Enquanto preparava-me para esta entrevista dei de caras com outra cadeira também famosa em Portugal. Gostaria de saber a sua opinião sobre a cadeira Gonçalo, com quem a Adico tem um problema em tribunal. Que problema foi este?
Julgo que não será muito interessante entrar em detalhes jurídicos, mas devo dizer-lhe com a mesma transparência que modéstia a mais também é uma forma de vaidade. Eu acho que a Adico deve reclamar e contar a sua história e, depois, as evidências devem ser concluídas por quem de direito. Há outras empresas em Portugal a fazer o que se diz ser a Cadeira Portuguesa. Começaram a fazê-lo há 10, 20, 30 anos. A empresa em causa começou a sua atividade em 1953 e o referido mestre Gonçalo era um serralheiro que começou a sua atividade nesse ano. Para o seu centenário, a Adico está a preparar uma espécie de museu, um showroom, onde está a agregar vários materiais que nos permite recontar a história da empresa. Nesses materaisi temos evidências de que a Cadeira Portuguesa era produzida desde o final dos anos 30. Temos fotografias interessantíssimas da mesma no forte de São Pedro, em Cascais. Temos cartas do final da década de 30, início dos anos 40, das antigas juntas de turismo a agradecer a colocação das cadeiras e a forma como a entrega foi feita.
Basicamente, essa empresa que refere fez algures em 1955 um registo no Instituto Nacional de Propriedade Industrial. A Adico não fez a reclamação, mas passados uns anos fizemos. Fomos a tribunal e o assunto ficou concluído porque a Adico fez prova
que, realmente, muitos anos antes desse registo já a Adico produzia a Cadeira Portuguesa. Costumamos denominá-la assim, mas nos nossos catálogos internos dos anos 30 chamavam-lhe 5008.
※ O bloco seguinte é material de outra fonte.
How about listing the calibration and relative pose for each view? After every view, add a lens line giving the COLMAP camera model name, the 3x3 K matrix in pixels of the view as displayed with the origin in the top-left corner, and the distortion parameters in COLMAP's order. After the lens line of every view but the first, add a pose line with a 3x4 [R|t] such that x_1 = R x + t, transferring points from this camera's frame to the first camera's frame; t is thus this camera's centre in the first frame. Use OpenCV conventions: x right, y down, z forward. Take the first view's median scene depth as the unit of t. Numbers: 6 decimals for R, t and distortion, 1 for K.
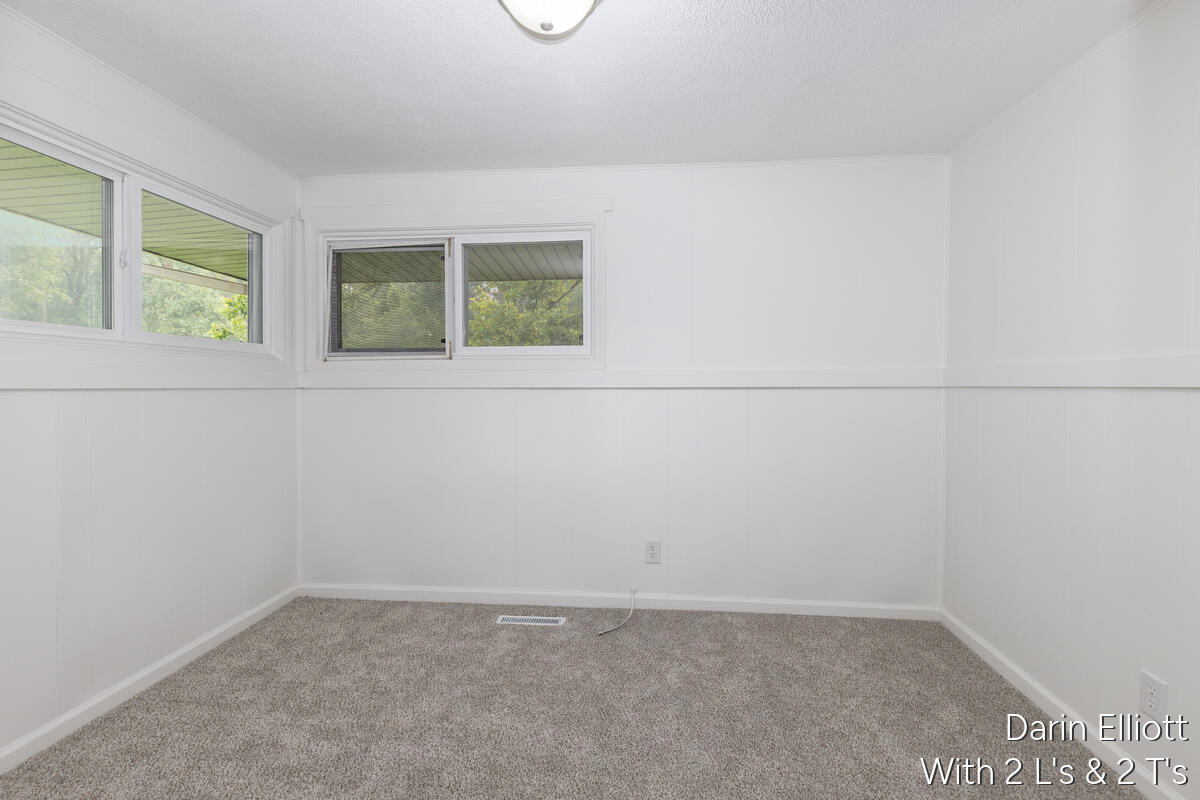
lens RADIAL K [[549.5, 0, 600.0], [0, 549.5, 400.0], [0, 0, 1]] dist [0.002179, 0.000313]
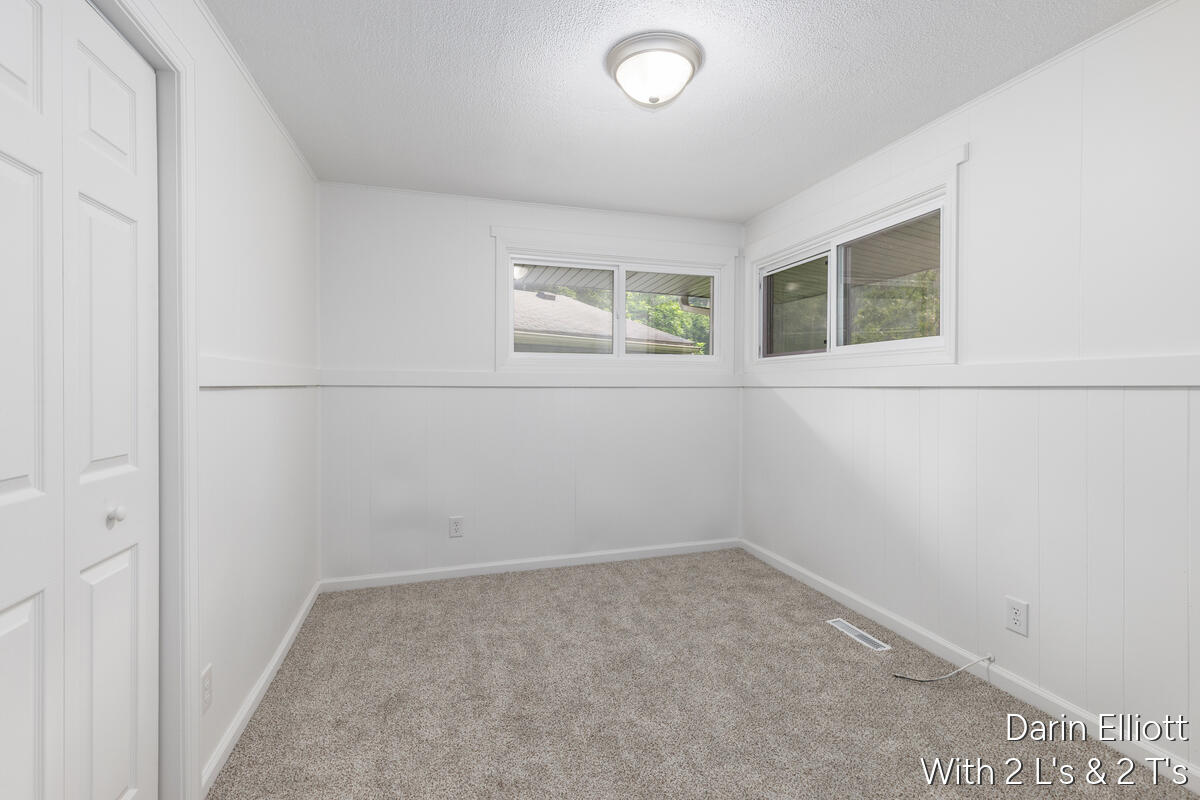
lens RADIAL K [[539.7, 0, 600.0], [0, 539.7, 400.0], [0, 0, 1]] dist [0.001029, 0.000013]
pose [[0.369321, 0.023411, -0.929007, 0.560363], [-0.020955, 0.999638, 0.016860, -0.006101], [0.929066, 0.013241, 0.369678, 0.241370]]
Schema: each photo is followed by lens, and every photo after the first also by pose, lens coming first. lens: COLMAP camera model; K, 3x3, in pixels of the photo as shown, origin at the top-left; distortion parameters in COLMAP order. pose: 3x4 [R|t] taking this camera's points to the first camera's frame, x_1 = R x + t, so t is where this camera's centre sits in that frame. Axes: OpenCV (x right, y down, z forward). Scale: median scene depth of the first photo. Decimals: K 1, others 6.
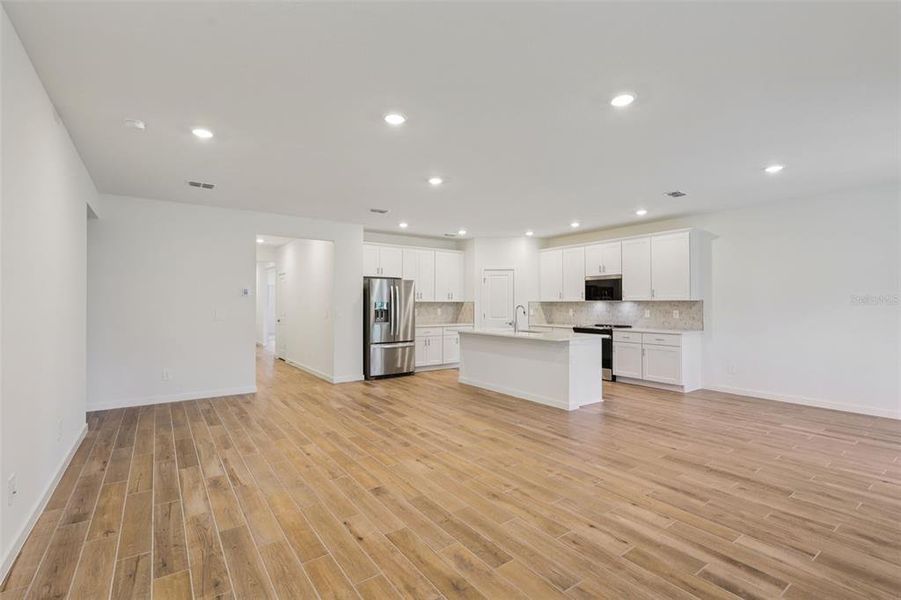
lens RADIAL K [[413.3, 0, 450.5], [0, 413.3, 300.0], [0, 0, 1]] dist [0.000883, 0.000007]
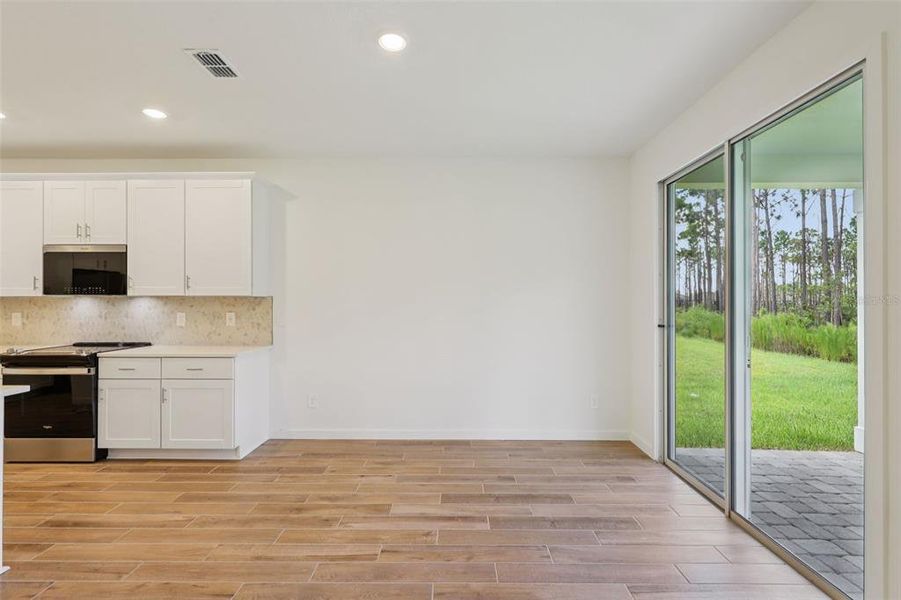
lens RADIAL K [[413.3, 0, 450.5], [0, 413.3, 300.0], [0, 0, 1]] dist [0.000883, 0.000007]
pose [[0.592172, 0.004881, 0.805797, 0.263599], [-0.007932, 0.999969, -0.000228, 0.004482], [-0.805772, -0.006257, 0.592192, 0.409348]]
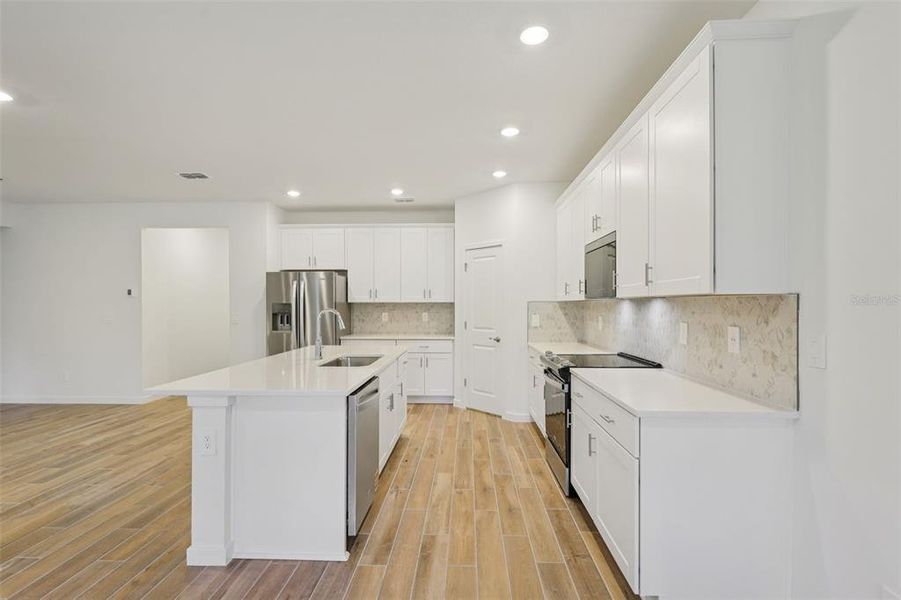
lens RADIAL K [[429.7, 0, 450.5], [0, 429.7, 300.0], [0, 0, 1]] dist [0.002203, 0.000421]
pose [[0.790340, -0.006737, -0.612632, 0.595261], [0.005500, 0.999977, -0.003901, 0.004951], [0.612644, -0.000287, 0.790359, 0.642266]]
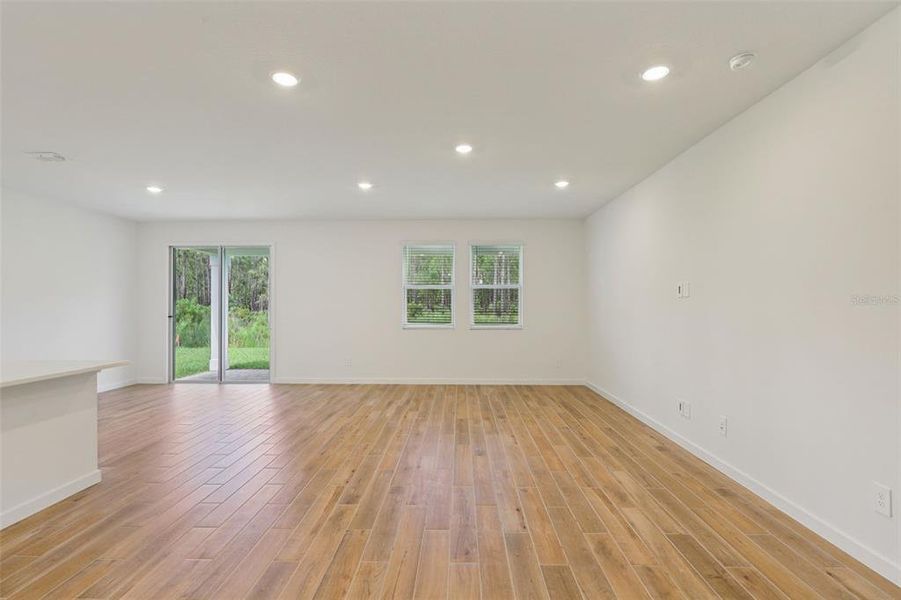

O esclarecimento que me presta dar é esse. O assunto ficou esclarecido. Saiu uma sentença do Tribunal da Relação de Lisboa e a paternidade da Cadeira ficou corrigida, no que diz respeito à pessoa e ao tempo.
O que mudou nestes 100 anos?
Eu diria que mudou sobretudo a forma de pensar e de preparar os próximos 100 anos. Em 1920, quando se fundou a Adico, a forma de trabalhar e de projetar a empresa tinha alicerces completamente diferentes. Hoje estamos equipados com ferramentas muito mais capazes, num mundo cada vez mais competitivo. Estamos a desenhar o futuro e os próximos 100 anos.